Als Olge Myrie erblickte, setzte sie sich in Bewegung und Myrie folgte ihr. Sie gingen etwas schlangenlinig durch das Erdgeschoss der Schule und erst in einem Trakt, der in der Mitte stand, um den herum kleine zugeschneite Höfe durch seine Fenster zu sehen waren, begannen sie, ein Treppenhaus emporzusteigen.
“Ich habe gehört, Treppen machen dir nichts aus.”, sagte Olge, während sie zügig emporstieg. Nicht so zügig wie sonst, sie lief Myrie nicht weg, aber auch nur gerade so nicht.
Sie stiegen höher als Myrie je innerhalb der Schule gestiegen war. Das Treppenhaus, das zunächst noch Zugang zu Klassenräumen an seinen Seiten geboten hatte, verjüngte sich und führte nun einen Turm hinauf, mündete an einer Tür, die Olge öffnete. Sie tat es von Hand und nicht mit einer Geste. Die Tür wirkte älter als die meisten Türen in der Schule und war mit stabilem Material verstärkt. Sie traten in einen Kuppelraum, in dessen Mitte ein riesiges Teleskop stand. Es war eingefahren und die Dachluke, aus der es ausfahren konnte, war geschlossen. Der Raum hatte unterhalb des drehbaren Kuppeldachs eine schmale Fensterreihe und eine Glastür auf das Dach des Gebäudes. Kaum überraschend lag viel Schnee vor der Tür auf dem Dach. Soweit machte der Raum den Eindruck einer alten Sternwarte. Im unteren Bereich allerdings war er vollkommen untypisch für eine Sternwarte eingerichtet.
Es stand ein Kleiderschrank offen an einer Stelle der runden Wand.

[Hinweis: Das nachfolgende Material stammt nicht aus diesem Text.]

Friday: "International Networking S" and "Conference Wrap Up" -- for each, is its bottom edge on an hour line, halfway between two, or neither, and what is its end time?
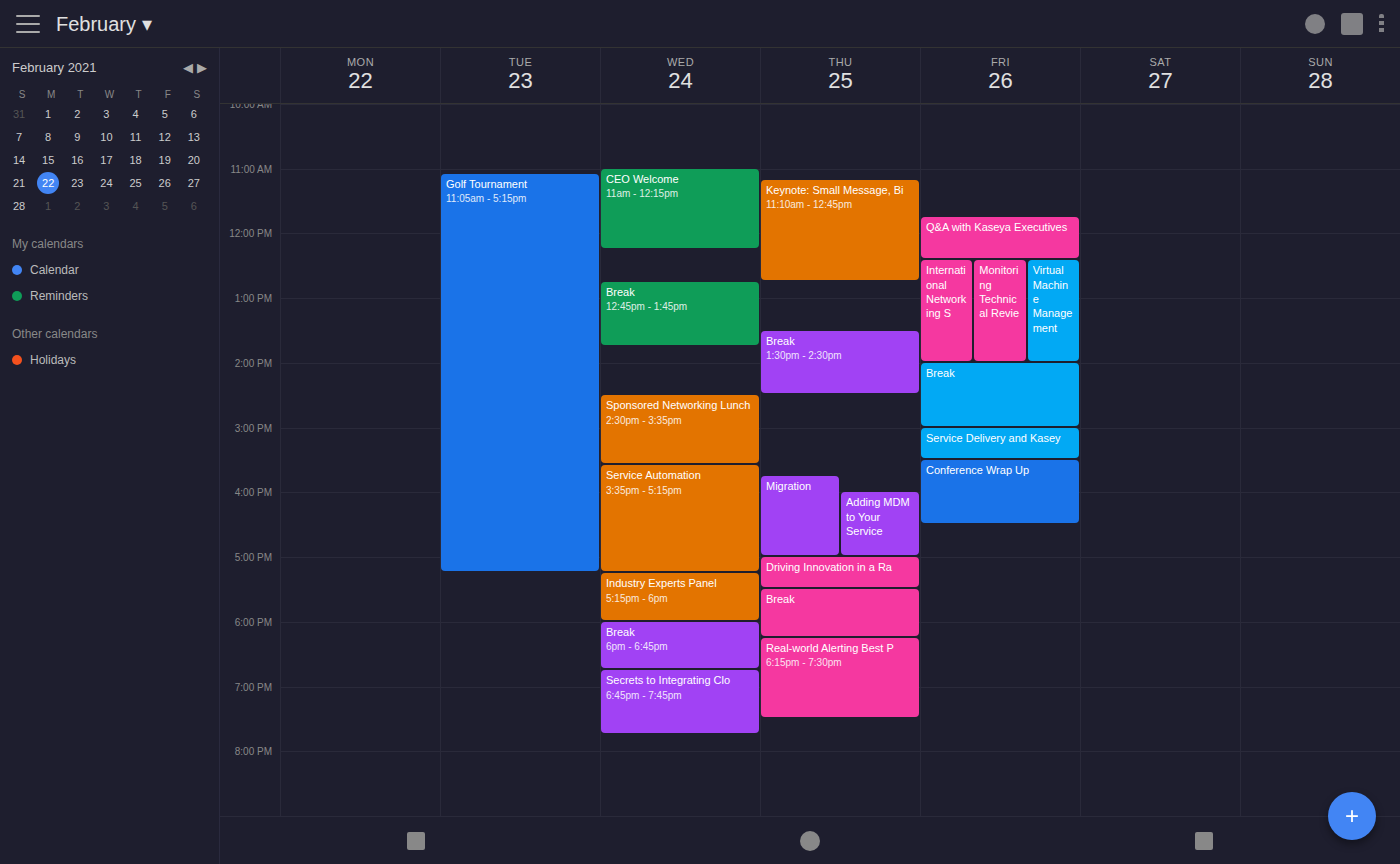
"International Networking S": 2:00 PM, exactly on the 2 PM line. "Conference Wrap Up": 4:30 PM, halfway between the 4 PM and 5 PM lines.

Aber der Schrank selbst war nicht rund und schmiegte sich dementsprechend nicht an die Wand. Myrie erkannte darin Kampfanzüge, wie Olge sie trug, und einige Kleidungsstücke, die Myrie noch nie an Olge gesehen hatte.

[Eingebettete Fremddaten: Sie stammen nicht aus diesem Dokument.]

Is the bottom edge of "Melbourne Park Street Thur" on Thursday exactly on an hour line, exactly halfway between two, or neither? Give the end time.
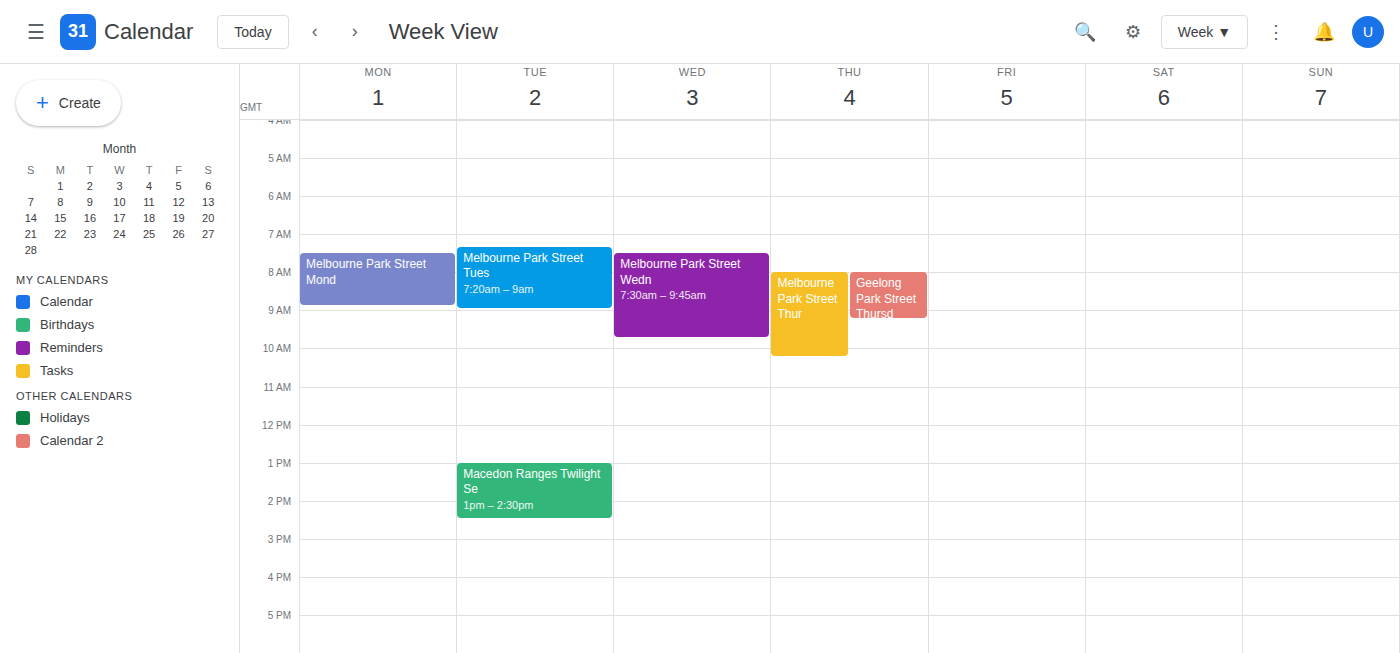
10:15 AM -- neither: a quarter of the way from the 10 AM line to the 11 AM line.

An einer anderen Wand war ein Matratzenlager eingerichtet. Es war keine EM-Matratze und es war auch keine von den schlichten weißen Decken, die darauf lag, die sie in ihrem Schlafraum hatten, sondern stattdessen lagen mehrere gemütlich wirkende und chaotisch angeordnete Wolldecken darauf. Das Kissen war bestickt und hatte eine raue, aber doch gemütlich wirkende Textur.
An einer dritten Wand stand ein Tisch mit einem Wasserkocher, einer Kanne und ein paar Tassen. Neben der Kanne lag ein Teesieb auf einer kleinen Untertasse und dampfte und auch aus der Kanne dampfte es. An der Wand zwischen Schrank und diesem Tisch war Schnur verspannt, an der Teesäckchen aufgehängt waren.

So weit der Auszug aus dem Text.